小説、と言っても、数行から数十行程度の、小説のなりそこねみたいなものだったけれど。
それらはmixiで身内のみに公開したり、古い大学ノートの中で眠っていたり、あるいはハードディスクをアレコレしているうちに電子の海に消えてしまったりしている。今さらそんなものを公開しようというつもりはない。
この小説、「永久も半ばを過ぎて」の中では、「小説を書くことは、霊に憑依されるようなものだ」というようなセリフが出てくる。
ほんの少しだけ、わかるような気がする。
別に「物語が天から降りてきた」というような経験があるわけではないし、そもそもそんな言い回しに意味があるとも思えない。
ただ、物語、つまり作り話をしようという時に、素でいることは、すなわち平常通りの心理状態でいるのは、なかなか難しいことなのではないかと思う。
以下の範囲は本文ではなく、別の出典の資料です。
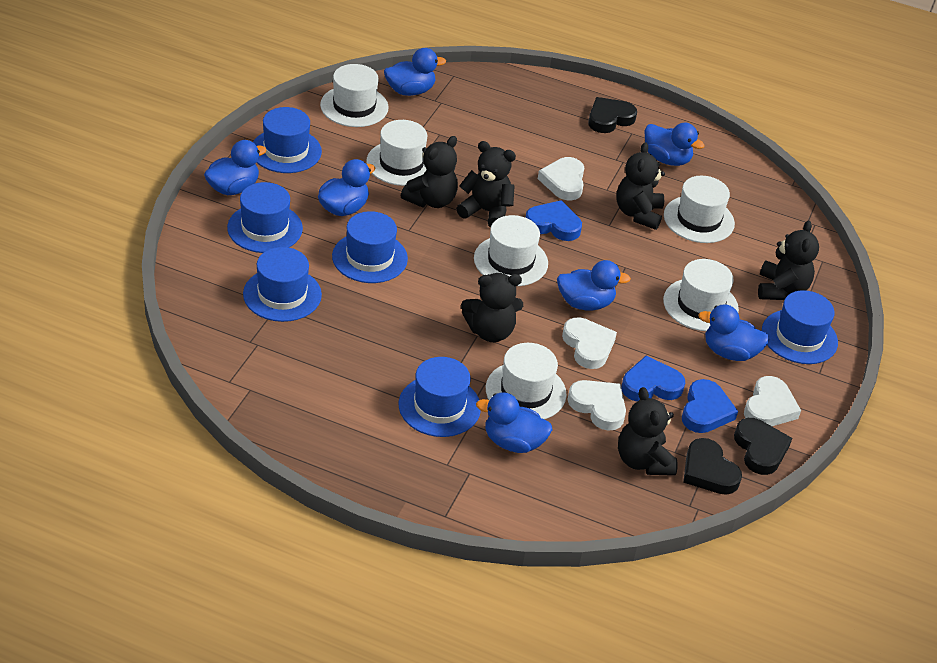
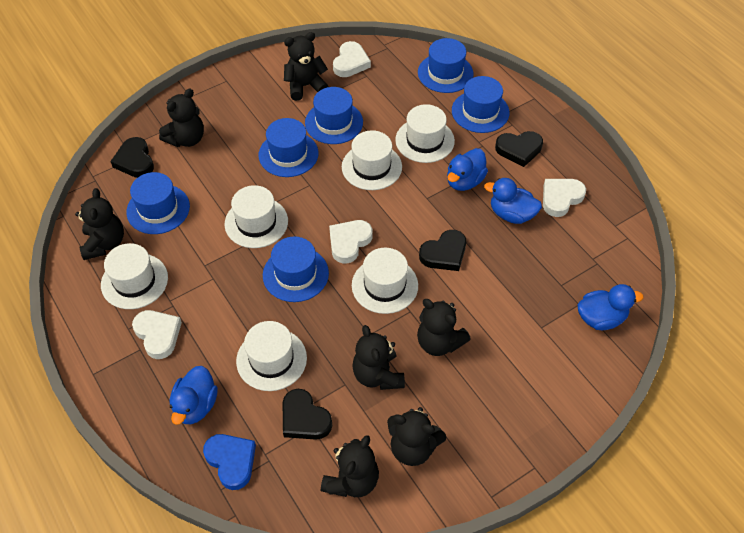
black heart: [588,97,637,133] [683,438,742,495] [734,418,792,475] = 3 -> [110,137,154,178] [283,389,332,440] [419,230,466,271] [495,131,543,167] = 4
black teddy bear: [401,136,458,208] [456,141,516,228] [461,273,523,342] [617,142,665,230] [618,387,678,476] [758,221,819,300] = 6 -> [75,188,124,260] [159,89,204,147] [284,32,329,101] [321,435,379,497] [352,325,405,390] [387,407,446,466] [417,299,471,356] = 7
blue duck: [204,140,267,195] [318,159,375,216] [384,48,446,96] [476,392,552,453] [557,260,631,310] [644,123,705,166] [698,304,770,361] = 7 -> [169,366,218,425] [447,148,488,191] [484,178,542,224] [578,284,644,330] = 4
blue heart: [525,200,582,241] [621,356,685,401] [682,379,738,433] = 3 -> [203,434,256,490] = 1

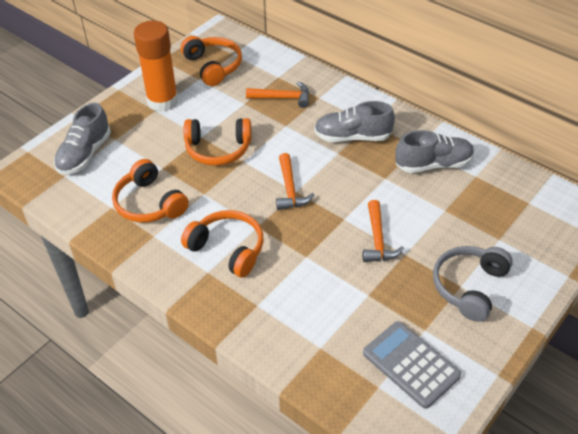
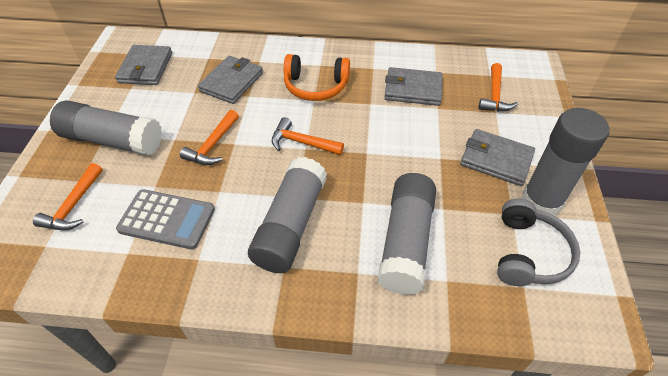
grey glue stick: none = 0 -> [50,100,162,156] [248,157,327,273] [378,173,436,295] [521,108,609,215] = 4
grey shoe: [54,103,111,175] [314,101,395,142] [395,130,474,173] = 3 -> none = 0
grey wallet: none = 0 -> [115,45,172,85] [198,56,263,104] [384,67,443,106] [460,129,535,186] = 4
orange glue stick: [134,21,178,112] = 1 -> none = 0
orange hammer: [246,81,309,108] [276,153,314,210] [363,200,404,262] = 3 -> [33,163,103,230] [180,110,239,165] [272,117,344,155] [479,63,518,112] = 4
orange headphones: [112,159,189,223] [181,36,242,86] [181,210,264,278] [184,118,251,166] = 4 -> [284,54,350,101] = 1

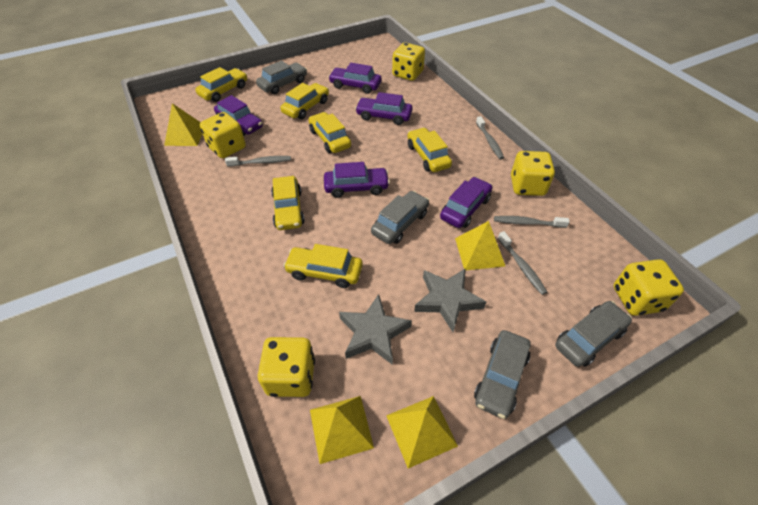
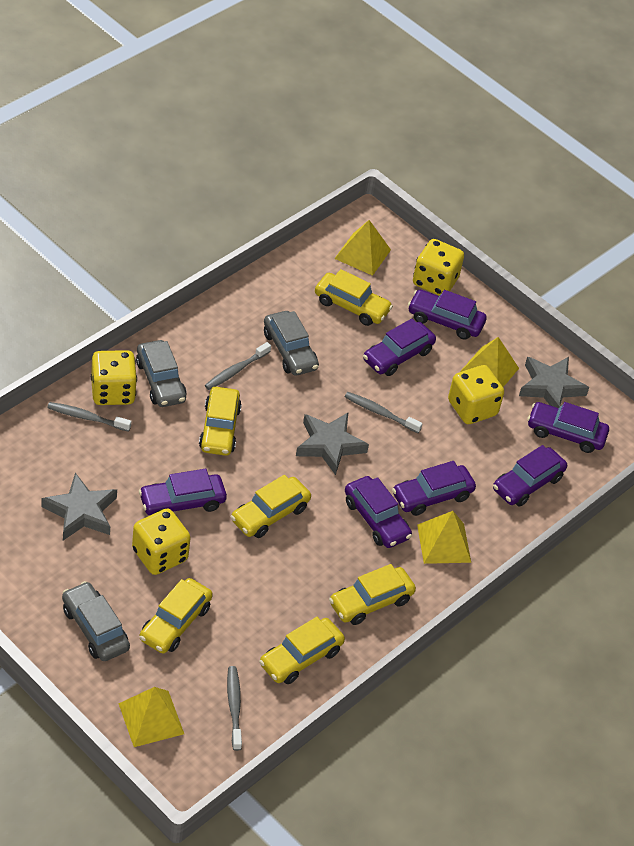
grey car: [256,60,307,94] [371,191,429,244] [474,330,530,419] [555,301,632,367] = 4 -> [62,581,130,661] [136,340,187,407] [264,311,319,376] = 3
grey star: [339,294,412,364] [414,268,486,332] = 2 -> [42,473,117,540] [296,413,369,475] [519,357,589,408] = 3
purple car: [214,95,263,136] [324,162,390,198] [328,63,381,94] [355,92,413,125] [440,177,492,228] = 5 -> [139,468,227,515] [345,476,412,548] [363,319,436,376] [392,461,476,516] [408,290,487,340] [493,445,567,507] [527,402,609,453] = 7
yellow dice: [200,112,246,158] [258,337,315,397] [392,43,425,81] [511,151,555,196] [614,259,684,316] = 5 -> [91,350,137,405] [132,508,191,575] [413,239,464,296] [448,365,504,424] = 4

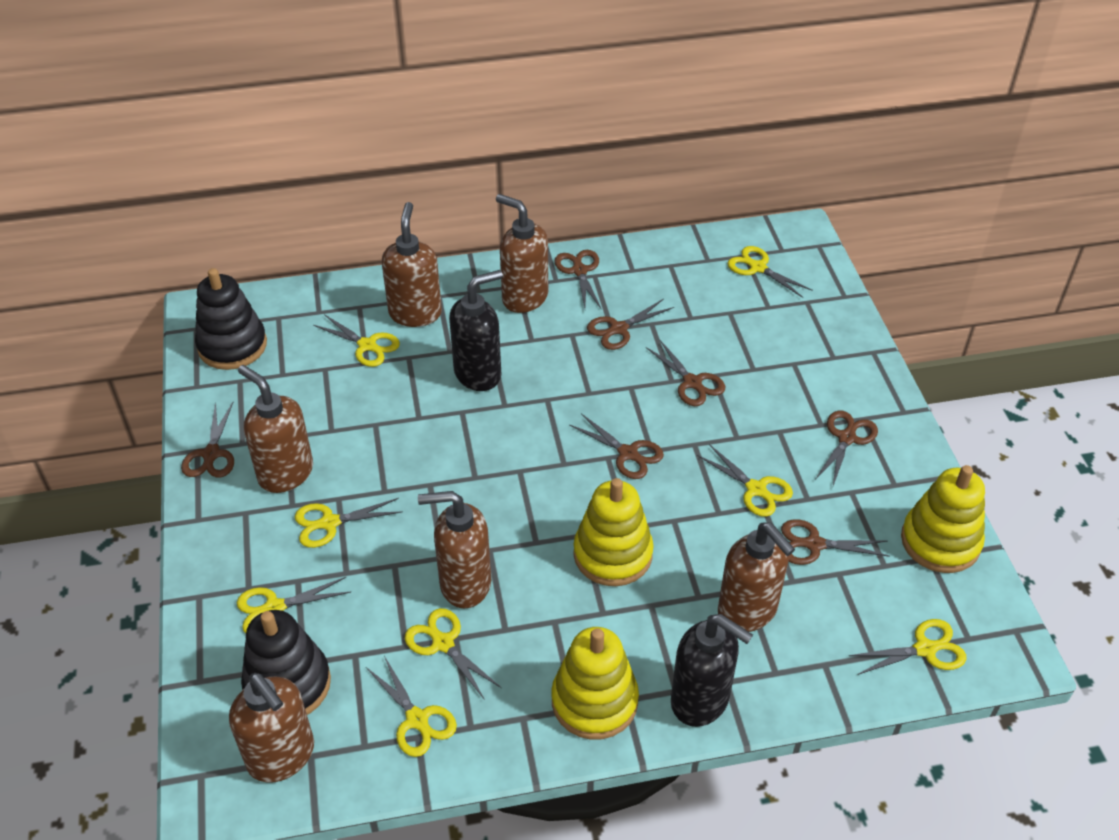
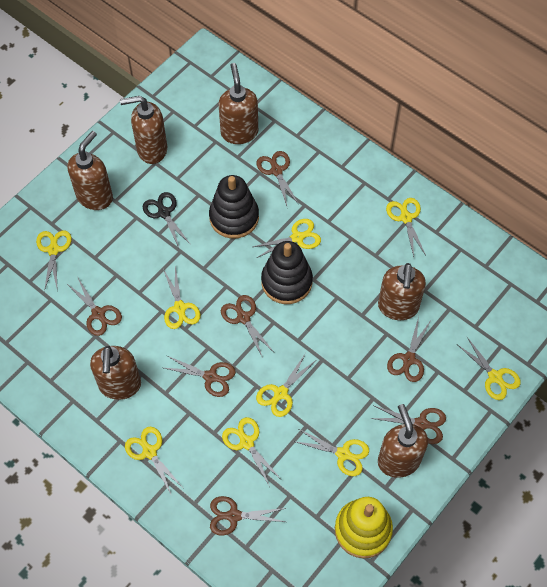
black scissors: none = 0 -> [143,192,191,250] = 1
black soap dispenser: [449,270,503,391] [671,614,753,727] = 2 -> none = 0
yellow scissors: [237,577,351,633] [295,498,403,548] [313,314,400,367] [366,656,457,757] [405,608,502,700] [697,444,793,517] [727,246,813,298] [849,619,966,675] = 8 -> [36,230,72,292] [125,426,183,496] [163,266,201,329] [222,417,281,487] [253,219,321,258] [256,353,316,417] [293,429,369,476] [386,198,426,257] [458,337,521,400] = 9
yellow stacking toy: [551,627,639,740] [573,478,654,586] [901,465,985,573] = 3 -> [335,497,393,558] = 1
そもそも物事を常識的に考えていたら、小説などというものは書きようがないのではないか。
意識が通常でない状態を「憑依された」と形容するならば、けっこうしっくりくるような気がする。
この小説の中には、憑依されたように小説を書く写植屋と、憑依されたように人を騙す詐欺師が登場する。
中島らもが自らの創作行為を憑依になぞらえてこの小説を書いた、のかどうかはわからないが、本書を読んで創造と表意の関係について少し考えてみるのも面白いかもしれない。